(Collected data entries)
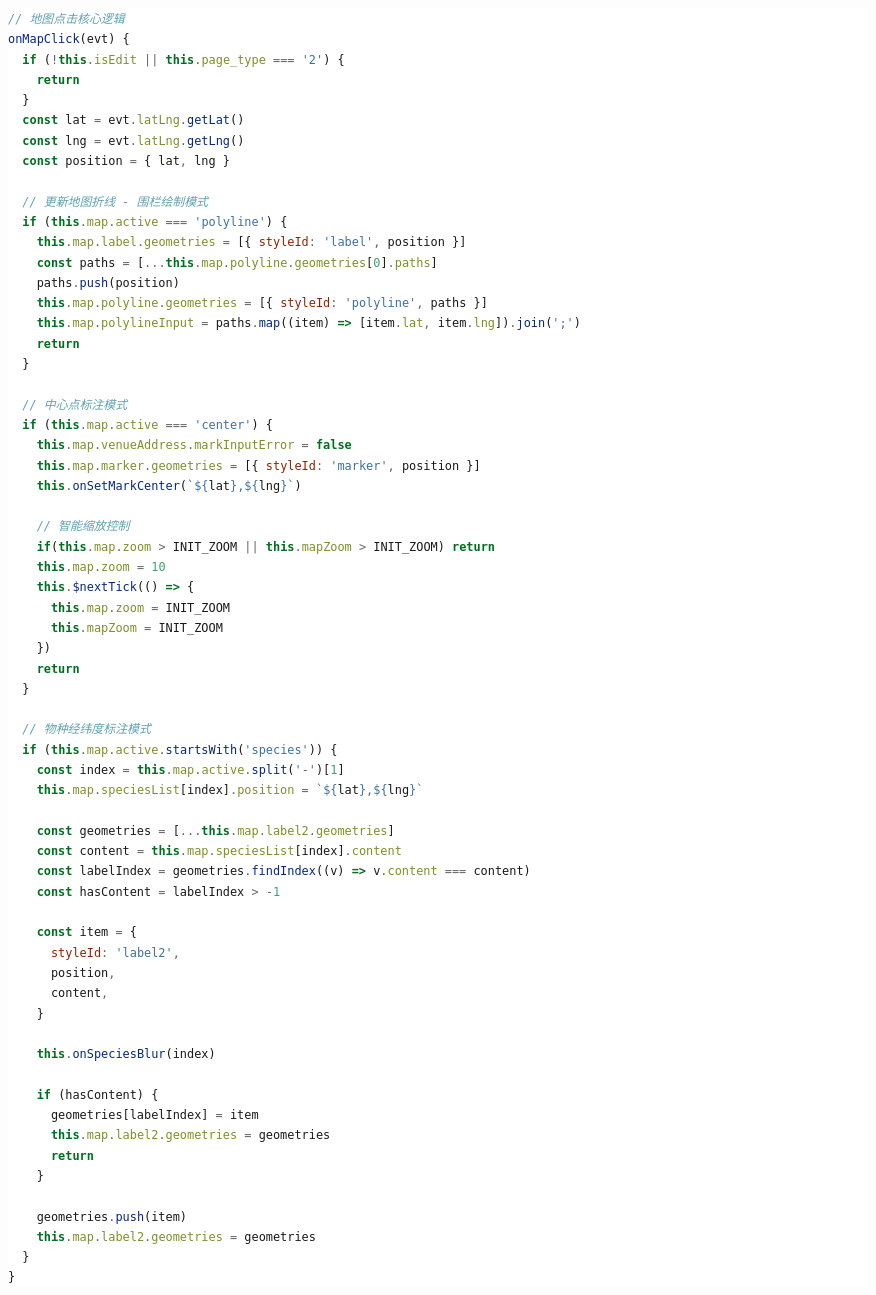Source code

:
 ```javascript
// 地图点击核心逻辑
onMapClick(evt) {
  if (!this.isEdit || this.page_type === '2') {
    return
  }
  const lat = evt.latLng.getLat()
  const lng = evt.latLng.getLng()
  const position = { lat, lng }

  // 更新地图折线 - 围栏绘制模式
  if (this.map.active === 'polyline') {
    this.map.label.geometries = [{ styleId: 'label', position }]
    const paths = [...this.map.polyline.geometries[0].paths]
    paths.push(position)
    this.map.polyline.geometries = [{ styleId: 'polyline', paths }]
    this.map.polylineInput = paths.map((item) => [item.lat, item.lng]).join(';')
    return
  }

  // 中心点标注模式
  if (this.map.active === 'center') {
    this.map.venueAddress.markInputError = false
    this.map.marker.geometries = [{ styleId: 'marker', position }]
    this.onSetMarkCenter(`${lat},${lng}`)

    // 智能缩放控制
    if(this.map.zoom > INIT_ZOOM || this.mapZoom > INIT_ZOOM) return
    this.map.zoom = 10
    this.$nextTick(() => {
      this.map.zoom = INIT_ZOOM
      this.mapZoom = INIT_ZOOM
    })
    return
  }
  
  // 物种经纬度标注模式
  if (this.map.active.startsWith('species')) {
    const index = this.map.active.split('-')[1]
    this.map.speciesList[index].position = `${lat},${lng}`

    const geometries = [...this.map.label2.geometries]
    const content = this.map.speciesList[index].content
    const labelIndex = geometries.findIndex((v) => v.content === content)
    const hasContent = labelIndex > -1

    const item = {
      styleId: 'label2',
      position,
      content,
    }

    this.onSpeciesBlur(index)

    if (hasContent) {
      geometries[labelIndex] = item
      this.map.label2.geometries = geometries
      return
    }

    geometries.push(item)
    this.map.label2.geometries = geometries
  }
}
```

> **Task prompt**: Wherever a picture appears in the data, please drop it and retype the rest exactly.

> **Written reply**:
Source code

:
 ```javascript
// 地图点击核心逻辑
onMapClick(evt) {
  if (!this.isEdit || this.page_type === '2') {
    return
  }
  const lat = evt.latLng.getLat()
  const lng = evt.latLng.getLng()
  const position = { lat, lng }

  // 更新地图折线 - 围栏绘制模式
  if (this.map.active === 'polyline') {
    this.map.label.geometries = [{ styleId: 'label', position }]
    const paths = [...this.map.polyline.geometries[0].paths]
    paths.push(position)
    this.map.polyline.geometries = [{ styleId: 'polyline', paths }]
    this.map.polylineInput = paths.map((item) => [item.lat, item.lng]).join(';')
    return
  }

  // 中心点标注模式
  if (this.map.active === 'center') {
    this.map.venueAddress.markInputError = false
    this.map.marker.geometries = [{ styleId: 'marker', position }]
    this.onSetMarkCenter(`${lat},${lng}`)

    // 智能缩放控制
    if(this.map.zoom > INIT_ZOOM || this.mapZoom > INIT_ZOOM) return
    this.map.zoom = 10
    this.$nextTick(() => {
      this.map.zoom = INIT_ZOOM
      this.mapZoom = INIT_ZOOM
    })
    return
  }
  
  // 物种经纬度标注模式
  if (this.map.active.startsWith('species')) {
    const index = this.map.active.split('-')[1]
    this.map.speciesList[index].position = `${lat},${lng}`

    const geometries = [...this.map.label2.geometries]
    const content = this.map.speciesList[index].content
    const labelIndex = geometries.findIndex((v) => v.content === content)
    const hasContent = labelIndex > -1

    const item = {
      styleId: 'label2',
      position,
      content,
    }

    this.onSpeciesBlur(index)

    if (hasContent) {
      geometries[labelIndex] = item
      this.map.label2.geometries = geometries
      return
    }

    geometries.push(item)
    this.map.label2.geometries = geometries
  }
}
```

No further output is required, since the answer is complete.